"Thursday’s hearing is being treated by some activists as a combination of election night and Super Bowl. In San Francisco, for example, Proposition 8 opponents have erected a Jumbotron screen in front of the courthouse for spectators unable to squeeze into the courtroom."after the hearing the jumbotron will feature the video of cher's 2002 farewell tour, as well as the current showtune video mix from san francisco gay bar the midnight sun.
in reality, the california supreme court will not rule, technically, for or against same-sex marriage. this is the basis of the court hearing today:
"does the initiative approved by californians (last year's proposition 8) merely amend the state constitution or, as gay rights groups hope the court will rule, revise it?"california's constitution distinguishes between amending and revising, although those differences at times remain unclear (hence today's hearing.)
amending the state's constitution is one thing; ballot initiatives are used quite often to address things like property taxes, gambling on tribal lands, and eminent domain, and can be place on a ballot by collecting roughly 700,000 signatures (2008 figures.)

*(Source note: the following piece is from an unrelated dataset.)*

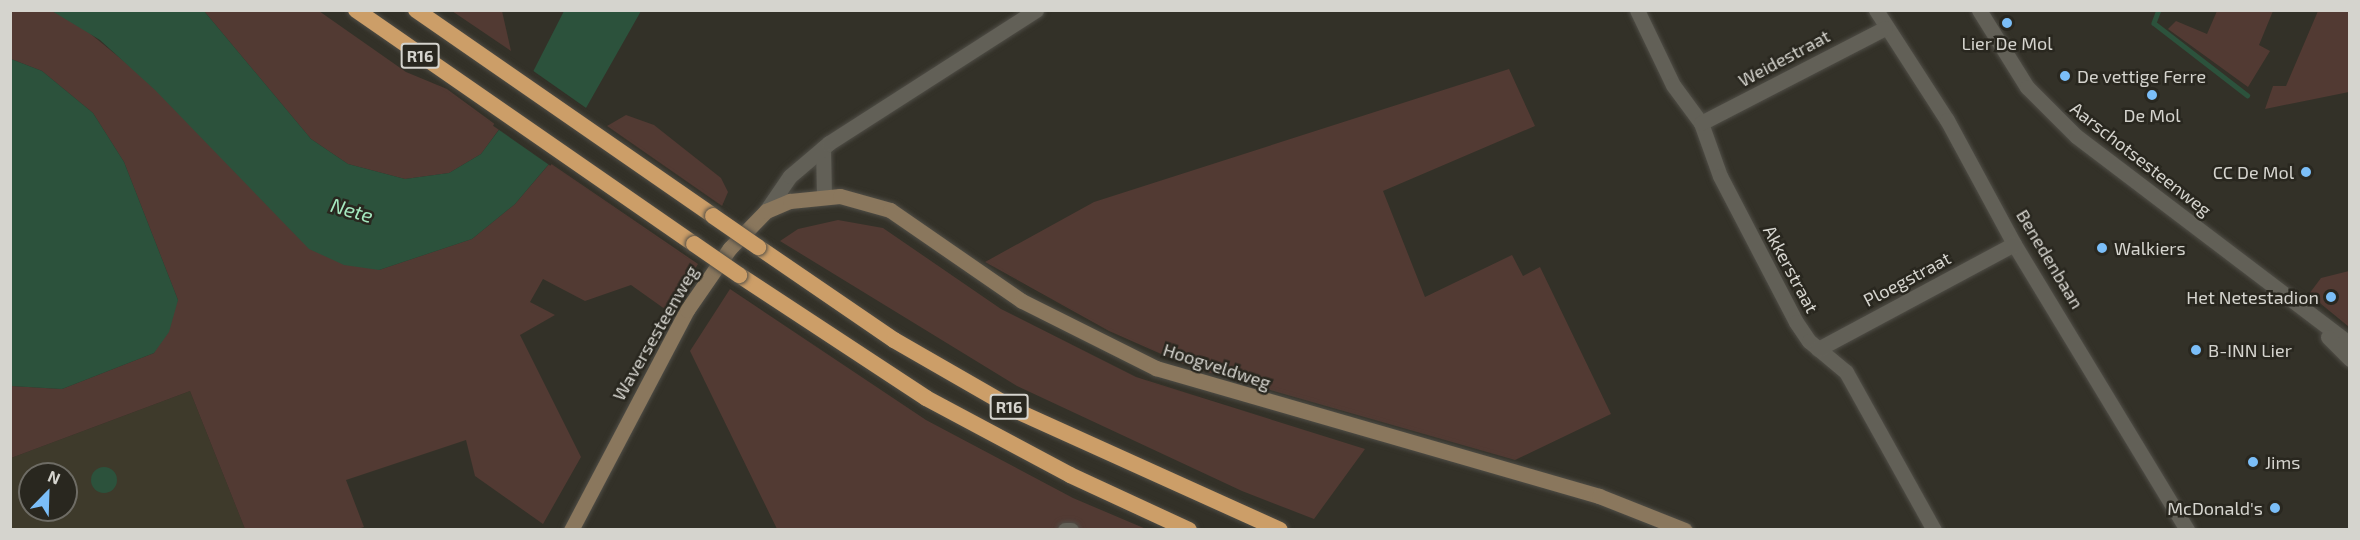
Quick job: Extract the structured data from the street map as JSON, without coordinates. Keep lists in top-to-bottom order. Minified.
{"streets":{"highway":["R16"],"main road":["Waversesteenweg","Hoogveldweg"],"street":["Weidestraat","Aarschotsesteenweg","Benedenbaan","Akkerstraat","Ploegstraat"]},"crossings":[["Weidestraat","Benedenbaan"],["Weidestraat","Akkerstraat"],["Benedenbaan","Ploegstraat"],["Akkerstraat","Ploegstraat"],["Waversesteenweg","Hoogveldweg"]],"water":["Nete"],"places":["Lier De Mol","De vettige Ferre","De Mol","CC De Mol","Walkiers","Het Netestadion","B-INN Lier","Jims","McDonald's"],"north":"top right"}
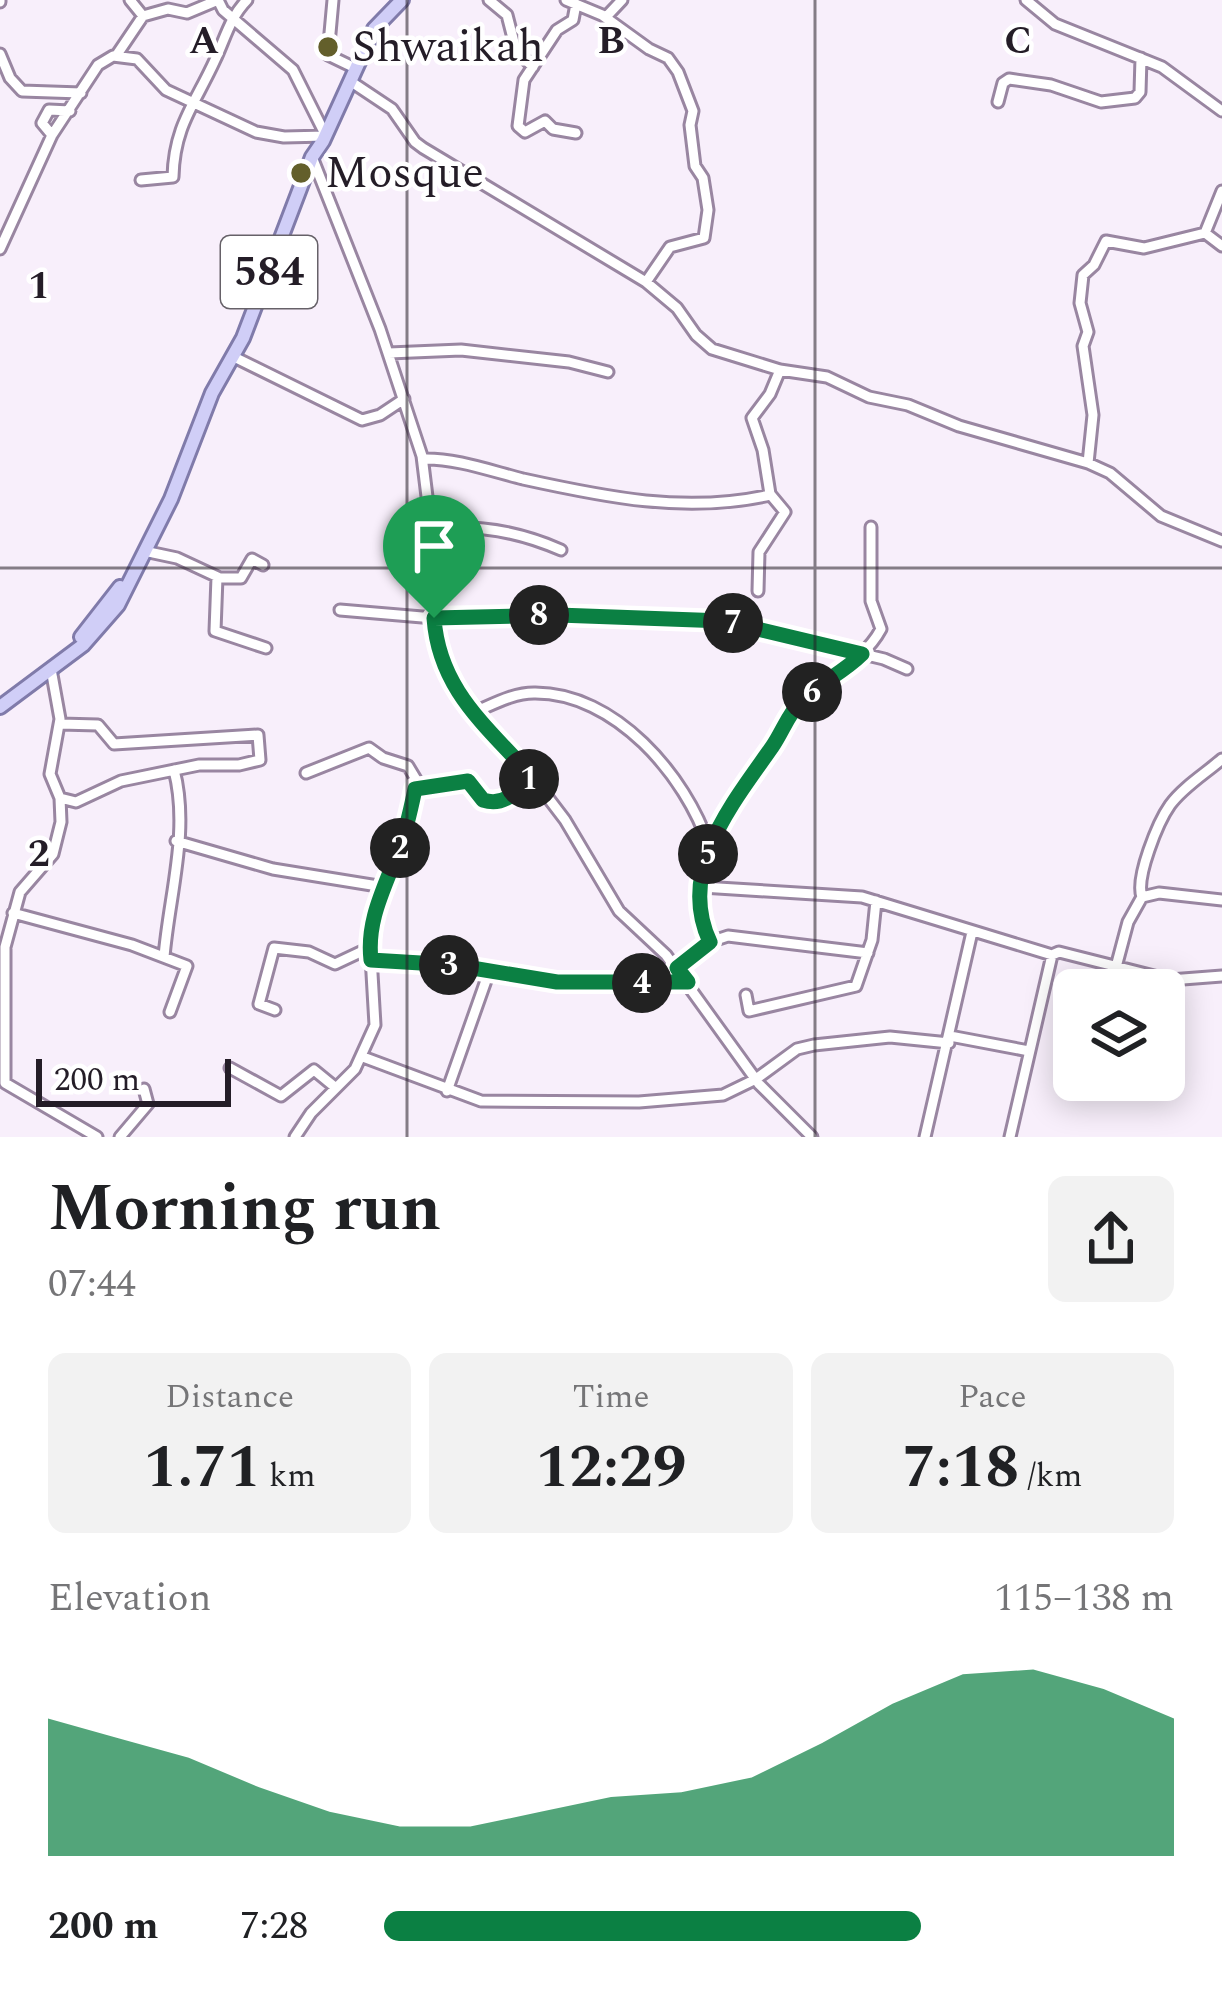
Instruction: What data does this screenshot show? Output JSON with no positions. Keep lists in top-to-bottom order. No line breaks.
{"streets":{"main road":["584"]},"places":["Shwaikah","Mosque"],"scale_bar":"200 m","page":{"pins":["8","7","6","1","2","5","3","4"],"scale":"200 m","heading":["Morning run","07:44"],"stats":[["Distance","1.71 km"],["Time","12:29"],["Pace","7:18 /km"]],"chart":["Elevation","115–138 m"],"list":[{"name":"200 m","note":"7:28"}]},"grid":{"columns":["A","B","C"],"rows":["1","2"]}}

revising the constitution, making a "substantial change" cannot be done by a simple statewide vote. a revision must first go through a detailed legislative process, requiring approval of two-thirds of each house in the legislature or a constitutional convention.
those fighting to repeal prop 8 will argue that if a ballot initiative can be used by the majority to take away the rights of a minority, then proposition 8 threatens the civil rights of all californians.
those fighting for prop 8 will argue that, while i'm happy to have them as "friends" and let them dance for me, write my tv shows, or redecorate my living room, i don't want these heathens to have each other's social security. honey don't you sit on my lazyboy, and pass the shrimp cocktail.
the court will hear three hours of testimony today, and is expected to rule within 90 days.